Темнит, подумал Эймунд. Что он задумал?
— А с Рагнвальдом я должен говорить при тебе? — спросил он, оглядываясь на темный угол.
— Если желаешь. Но, возможно, между вами есть какие-то тайны, в которые тебе не хотелось бы меня посвящать. Что ж, я отойду в угол, к Диру, а вы с Рагнвальдом отойдете в противоположный, и шепчитесь там себе в хвоеволие. Только к двери не подходи, а то Дир расстроится.
— Как мне его позвать?
— Кого?
— Рагнвальда.
— Дир, открой дверь, — велел Святополк.
Дир открыл, и Эймунд, подойдя ближе, крикнул:
— Рагнвальд!
Длинный Рагнвальд независимой походкой подошел к домику.
— Войди, — подсказал Святополк.
— Войди, — громко сказал Эймунд.
Дир прикрыл за Рагнвальдом дверь. Рагнвальд бросил удивленный взгляд на рукоять сверда, торчащую из земляного пола. Святополк присоединился к Диру, а Эймунд с Рагнвальдом отошли в другой угол.
— Пойдешь в Киев с теми, кто на берегу, — сказал Эймунд тихо. — Найдешь там нашего плотника, свяжешь его, и спрячешь где-нибудь за городом. Расспросишь. Смотри только не убей и не калечь сильно. Если он тебе ничего не скажет, жди моего прибытия. Уж я душонку его подлую клещами вынимать буду.
Рагнвальд перевел взгляд на Святополка. Святополк и Дир стояли в тени, видно было плохо.
— Где же я его тебе найду? — спросил он. — Киев большой.

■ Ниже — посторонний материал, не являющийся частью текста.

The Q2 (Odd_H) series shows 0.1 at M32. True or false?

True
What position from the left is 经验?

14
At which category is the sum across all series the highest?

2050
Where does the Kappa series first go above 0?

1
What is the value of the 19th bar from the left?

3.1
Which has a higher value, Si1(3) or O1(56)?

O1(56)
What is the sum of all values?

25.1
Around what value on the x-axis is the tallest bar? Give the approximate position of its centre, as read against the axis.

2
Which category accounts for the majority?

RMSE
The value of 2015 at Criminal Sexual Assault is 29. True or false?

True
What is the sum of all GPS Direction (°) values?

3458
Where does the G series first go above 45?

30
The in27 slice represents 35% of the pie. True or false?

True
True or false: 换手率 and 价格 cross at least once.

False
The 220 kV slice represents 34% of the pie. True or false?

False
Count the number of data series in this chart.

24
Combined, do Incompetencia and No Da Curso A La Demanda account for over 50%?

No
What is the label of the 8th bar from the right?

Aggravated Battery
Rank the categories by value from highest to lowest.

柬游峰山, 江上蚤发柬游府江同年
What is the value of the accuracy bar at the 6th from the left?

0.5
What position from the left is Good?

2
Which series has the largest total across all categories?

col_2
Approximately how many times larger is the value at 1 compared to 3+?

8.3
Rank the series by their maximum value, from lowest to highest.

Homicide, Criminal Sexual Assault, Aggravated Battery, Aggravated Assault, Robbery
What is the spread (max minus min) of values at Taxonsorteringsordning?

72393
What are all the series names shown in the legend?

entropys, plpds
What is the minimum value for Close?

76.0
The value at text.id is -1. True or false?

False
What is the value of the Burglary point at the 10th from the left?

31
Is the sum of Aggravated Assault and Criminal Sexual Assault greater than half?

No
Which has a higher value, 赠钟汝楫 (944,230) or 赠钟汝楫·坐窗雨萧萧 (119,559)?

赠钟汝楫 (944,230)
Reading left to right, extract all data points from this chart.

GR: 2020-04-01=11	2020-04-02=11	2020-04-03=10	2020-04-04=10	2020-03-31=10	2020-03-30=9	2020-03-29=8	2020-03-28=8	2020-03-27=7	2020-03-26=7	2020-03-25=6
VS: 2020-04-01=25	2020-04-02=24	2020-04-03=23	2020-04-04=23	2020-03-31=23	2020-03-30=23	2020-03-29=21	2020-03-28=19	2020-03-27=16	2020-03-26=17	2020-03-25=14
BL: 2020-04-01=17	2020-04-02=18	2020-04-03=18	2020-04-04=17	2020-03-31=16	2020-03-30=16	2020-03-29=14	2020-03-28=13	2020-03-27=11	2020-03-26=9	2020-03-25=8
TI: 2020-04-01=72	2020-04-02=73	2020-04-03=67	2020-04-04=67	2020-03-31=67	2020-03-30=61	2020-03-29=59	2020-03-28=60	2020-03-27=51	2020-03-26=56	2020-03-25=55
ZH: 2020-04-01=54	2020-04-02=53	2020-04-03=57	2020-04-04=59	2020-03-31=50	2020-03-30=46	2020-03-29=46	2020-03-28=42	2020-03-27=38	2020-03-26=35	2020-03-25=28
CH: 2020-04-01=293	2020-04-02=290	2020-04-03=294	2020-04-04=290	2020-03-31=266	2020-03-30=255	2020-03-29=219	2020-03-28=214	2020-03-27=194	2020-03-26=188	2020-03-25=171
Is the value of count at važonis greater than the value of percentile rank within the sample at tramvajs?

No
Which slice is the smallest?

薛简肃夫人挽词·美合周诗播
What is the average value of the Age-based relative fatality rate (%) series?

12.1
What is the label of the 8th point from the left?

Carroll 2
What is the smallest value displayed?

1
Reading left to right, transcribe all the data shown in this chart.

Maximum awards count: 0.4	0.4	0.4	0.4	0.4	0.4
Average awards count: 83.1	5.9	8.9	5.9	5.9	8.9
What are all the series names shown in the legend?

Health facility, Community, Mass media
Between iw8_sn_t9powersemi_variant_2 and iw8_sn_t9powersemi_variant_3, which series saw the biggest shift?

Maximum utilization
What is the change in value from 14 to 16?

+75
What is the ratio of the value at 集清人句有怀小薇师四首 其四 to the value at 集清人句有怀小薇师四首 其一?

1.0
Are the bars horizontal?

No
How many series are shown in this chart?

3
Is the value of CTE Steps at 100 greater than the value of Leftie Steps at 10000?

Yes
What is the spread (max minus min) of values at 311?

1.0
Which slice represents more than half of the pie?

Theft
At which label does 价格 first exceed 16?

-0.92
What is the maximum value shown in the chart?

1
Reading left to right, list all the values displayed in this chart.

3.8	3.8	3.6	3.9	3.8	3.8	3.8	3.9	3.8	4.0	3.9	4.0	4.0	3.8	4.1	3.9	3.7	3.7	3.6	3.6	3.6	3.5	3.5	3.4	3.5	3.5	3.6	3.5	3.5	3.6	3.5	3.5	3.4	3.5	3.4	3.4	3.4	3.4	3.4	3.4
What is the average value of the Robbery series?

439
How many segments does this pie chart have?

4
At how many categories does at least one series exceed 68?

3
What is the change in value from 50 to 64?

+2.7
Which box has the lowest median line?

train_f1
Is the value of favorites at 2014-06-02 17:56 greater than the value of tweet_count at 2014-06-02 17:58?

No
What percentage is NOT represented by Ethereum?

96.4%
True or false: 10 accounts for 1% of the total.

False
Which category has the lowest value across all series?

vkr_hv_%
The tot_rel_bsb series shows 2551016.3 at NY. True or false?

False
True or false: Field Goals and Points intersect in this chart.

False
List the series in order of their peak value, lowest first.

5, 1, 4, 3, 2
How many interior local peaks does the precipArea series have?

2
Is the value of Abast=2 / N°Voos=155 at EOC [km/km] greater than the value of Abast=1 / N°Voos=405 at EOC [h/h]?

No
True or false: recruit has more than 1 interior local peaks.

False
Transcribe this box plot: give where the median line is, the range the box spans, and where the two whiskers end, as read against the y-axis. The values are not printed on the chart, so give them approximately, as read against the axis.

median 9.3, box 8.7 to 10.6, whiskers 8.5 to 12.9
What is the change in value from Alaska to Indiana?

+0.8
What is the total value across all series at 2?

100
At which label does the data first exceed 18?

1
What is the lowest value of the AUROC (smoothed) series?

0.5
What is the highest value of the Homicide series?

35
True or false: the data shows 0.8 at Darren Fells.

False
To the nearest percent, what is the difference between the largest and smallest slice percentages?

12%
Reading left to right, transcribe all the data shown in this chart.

— Он наверняка человек Ярослава, — раздраженно и тихо сказал Эймунд. — Вот же, хорла, братики эти, поставили меня в положение. В живом и подвижном виде упомянутое тело Ярославу нужно еще меньше, чем Святополку. Кстати, наверняка все это было подстроено, чтобы поссорить меня со Святополком, Рагнвальд, и цели этой Ярослав, не в укор ему, а в похвалу буде сказано, очевидно достиг… Да, так вот. Пойдешь в детинец, расспросишь охрану.
— Ярослав охрану сменил, — напомнил Рагнвальд. — Ни одного из наших там наверняка нет.
— Слуг расспроси. Действуй, как считаешь нужным.
— А если меня в детинец не пустят?
— Спрашивай за воротами. Впрочем, сейчас я сделаю так, чтобы пустили. Перестань таращиться на рукоять. Это я всадил сверд, в ярости. А потом придающая силы ярость прошла, и обратно вытащить его я в один прием не смог.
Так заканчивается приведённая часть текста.